**WHAT IS NEEDED:**
Please copy out the lines in the entries that contain "fruit".

**RECORDS PROVIDED:**
════════════════

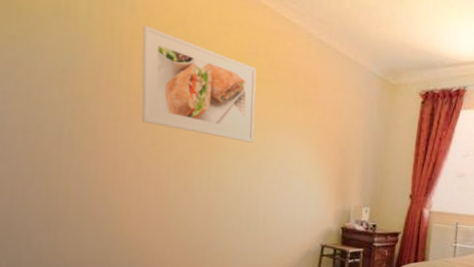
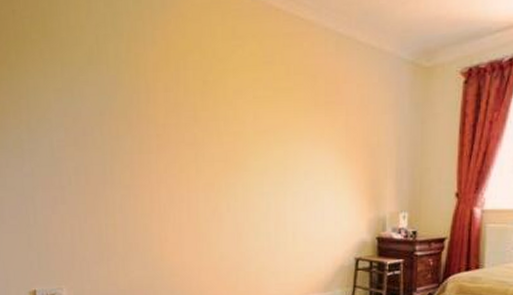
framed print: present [141,25,257,143] -> none [163,55,276,157]

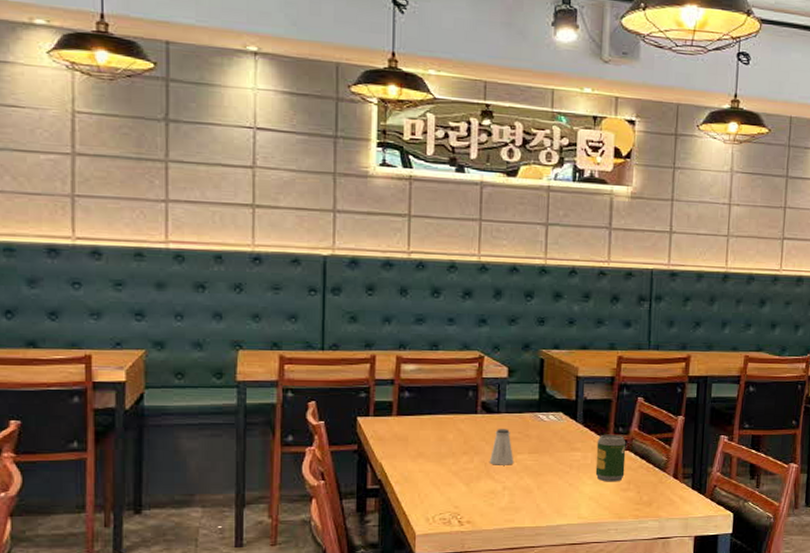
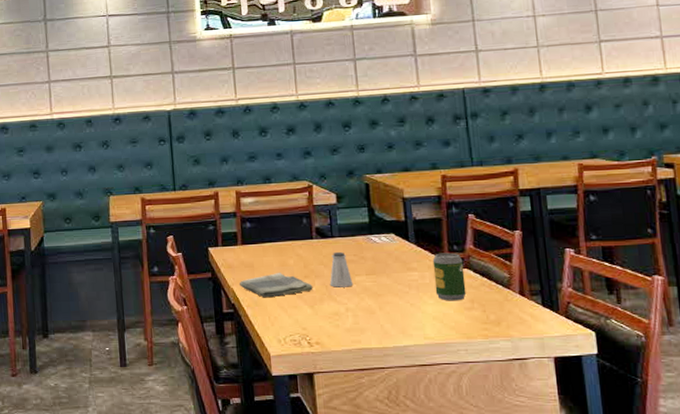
dish towel: none [388,447,471,473] -> present [238,272,313,297]

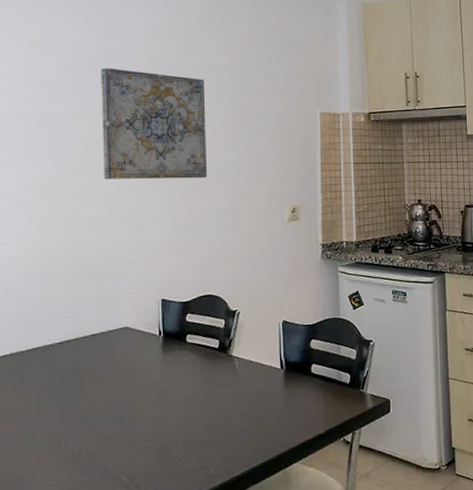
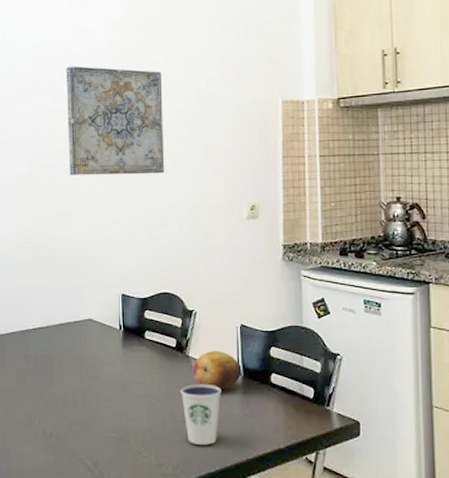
dixie cup: none [223,381,264,442] -> present [180,384,221,445]
fruit: none [236,348,284,386] -> present [193,351,242,390]

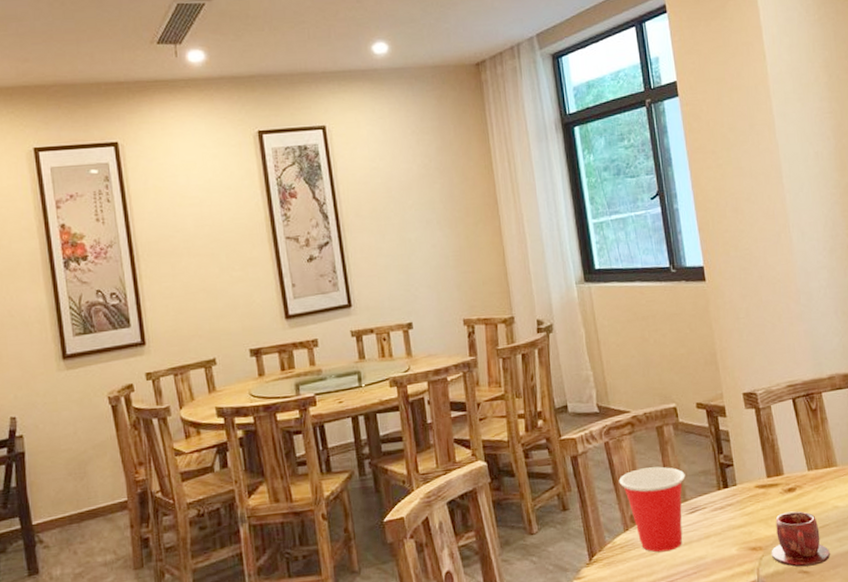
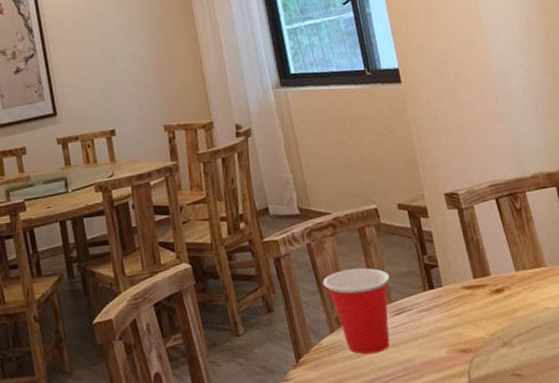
teacup: present [771,511,830,567] -> none [481,312,543,370]

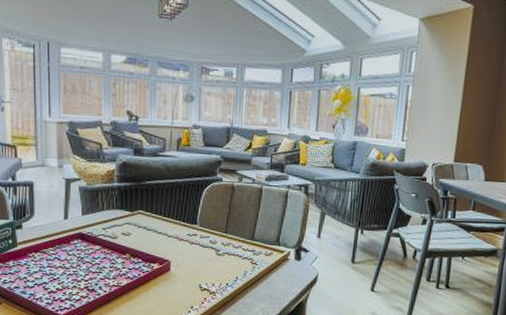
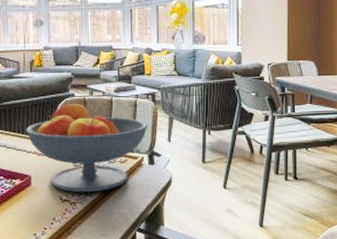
fruit bowl: none [167,188,298,284] -> present [25,103,148,193]

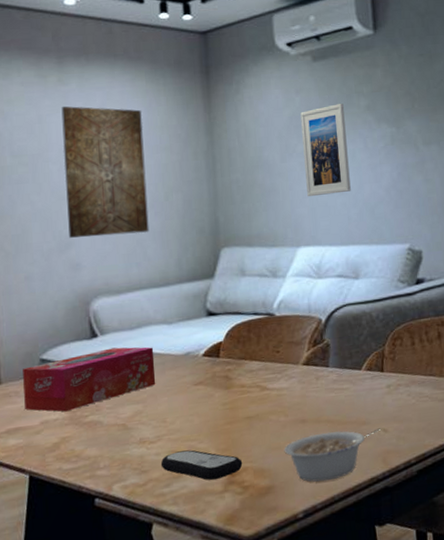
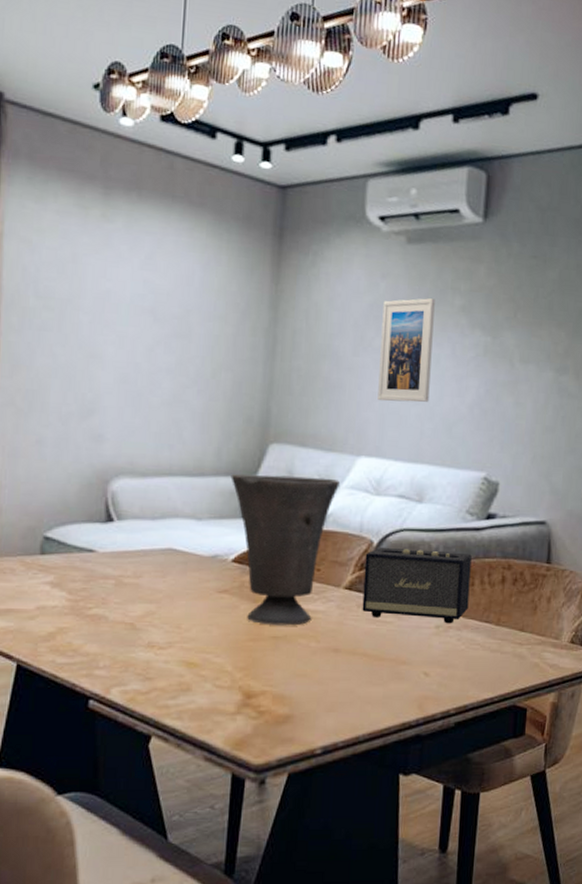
tissue box: present [23,347,156,412] -> none [20,536,177,600]
wall art: present [61,106,150,238] -> none [94,247,197,411]
remote control: present [160,449,243,481] -> none [168,662,262,699]
vase: none [192,270,286,408] -> present [230,473,340,626]
legume: present [284,428,380,482] -> none [310,667,421,719]
speaker: none [316,317,413,386] -> present [362,547,472,624]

════════════════

**WRITTEN SOLUTION:**
fruit: none [236,348,284,386] -> present [193,351,242,390]
fruit bowl: none [167,188,298,284] -> present [25,103,148,193]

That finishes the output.